§ **Texto fornecido**:
────────────────────────────────────────
Mário Benedetti, o escritor uruguaio nascido em Paso de los Toros a 14 de
Setembro de 1920, faleceu em Montevideu, há
quase um ano, a 17 de Maio de 2009.
Integrou a célebre “geração de 45”,
juntamente com Idea Vilariño, Juan Carlos
Onetti,
entre outros.
Publicou mais de 80 obras (abrangendo poesia, ensaio, drama, conto,
romance e guiões cinematográficos),
traduzidas em mais de 20 idiomas, sendo
considerado um autor de primeiro plano da
literatura latino-americana contemporânea.
Podemos mesmo considerar que, através do seu
estilo directo, simples, objectivo e
coloquial conquistou o mundo. Em Portugal,
encontram-se traduzidos e publicados pela
“Cavalo de Ferro” dois livros: Obrigada
pelo lume e A trégua.
Antes de se dedicar inteiramente à
escrita, Benedetti exerceu as mais diversas
profissões: trabalhou numa oficina aos 14
anos, foi taquígrafo, caixa, vendedor,
livreiro, jornalista, tradutor, funcionário
público e comerciante. Estes ofícios
possibilitaram-lhe um contacto com a
realidade social do Uruguai, determinante na
modelação seu estilo e na essência da sua
escrita.
────────────────────────────────────────
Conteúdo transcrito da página

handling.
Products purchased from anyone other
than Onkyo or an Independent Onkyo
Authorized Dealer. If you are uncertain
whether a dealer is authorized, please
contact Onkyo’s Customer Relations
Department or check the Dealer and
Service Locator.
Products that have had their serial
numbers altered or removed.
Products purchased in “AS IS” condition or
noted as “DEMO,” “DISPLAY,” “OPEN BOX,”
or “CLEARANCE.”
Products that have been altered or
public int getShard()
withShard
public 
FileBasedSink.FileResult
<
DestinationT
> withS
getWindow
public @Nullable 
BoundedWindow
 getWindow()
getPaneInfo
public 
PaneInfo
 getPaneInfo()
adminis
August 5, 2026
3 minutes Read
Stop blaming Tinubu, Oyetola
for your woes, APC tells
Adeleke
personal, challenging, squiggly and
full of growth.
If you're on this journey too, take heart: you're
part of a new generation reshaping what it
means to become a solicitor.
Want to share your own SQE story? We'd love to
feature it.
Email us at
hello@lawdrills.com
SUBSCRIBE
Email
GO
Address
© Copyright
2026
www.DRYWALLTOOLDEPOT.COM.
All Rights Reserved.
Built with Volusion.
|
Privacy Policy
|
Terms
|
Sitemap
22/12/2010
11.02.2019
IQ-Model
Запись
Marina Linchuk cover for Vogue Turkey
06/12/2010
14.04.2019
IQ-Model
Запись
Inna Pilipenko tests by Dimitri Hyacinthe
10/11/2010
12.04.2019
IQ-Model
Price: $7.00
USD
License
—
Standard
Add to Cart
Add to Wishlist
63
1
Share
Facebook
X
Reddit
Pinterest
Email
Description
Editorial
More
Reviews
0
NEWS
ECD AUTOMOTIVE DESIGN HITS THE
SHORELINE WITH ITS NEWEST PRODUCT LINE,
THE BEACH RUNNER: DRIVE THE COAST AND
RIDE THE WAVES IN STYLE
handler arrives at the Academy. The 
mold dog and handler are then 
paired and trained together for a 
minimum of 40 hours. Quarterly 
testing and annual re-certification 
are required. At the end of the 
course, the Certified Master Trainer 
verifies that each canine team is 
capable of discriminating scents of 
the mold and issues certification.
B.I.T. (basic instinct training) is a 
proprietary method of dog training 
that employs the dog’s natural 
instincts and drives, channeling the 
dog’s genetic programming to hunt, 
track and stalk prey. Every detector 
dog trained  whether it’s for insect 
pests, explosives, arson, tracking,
────────────────────────────────────────
§ **Tarefa A**: Traduza para inglês a frase seguinte do texto sobre Mário Benedetti: "Mário Benedetti, o escritor uruguaio nascido em Paso de los Toros a 14 de Setembro de 1920, faleceu em Montevideu, há quase um ano, a 17 de Maio de 2009."
§ **Tarefa B**: De acordo com o texto sobre Mário Benedetti, onde trabalhou o escritor aos 14 anos?
§ **Tarefa C**: Por favor, altere um trecho do texto sobre Mário Benedetti: comece nas palavras que contêm "Podemos mesmo considerar" e pare depois de "e A trégua.", substituindo "coloquial" por "informal".

§ **Resposta A**: Mário Benedetti, the Uruguayan writer born in Paso de los Toros on September 14, 1920, died in Montevideo almost a year ago, on May 17, 2009.

§ **Resposta B**: Numa oficina.

§ **Resposta C**:
Podemos mesmo considerar que, através do seu
estilo directo, simples, objectivo e
informal conquistou o mundo. Em Portugal,
encontram-se traduzidos e publicados pela
“Cavalo de Ferro” dois livros: Obrigada
pelo lume e A trégua.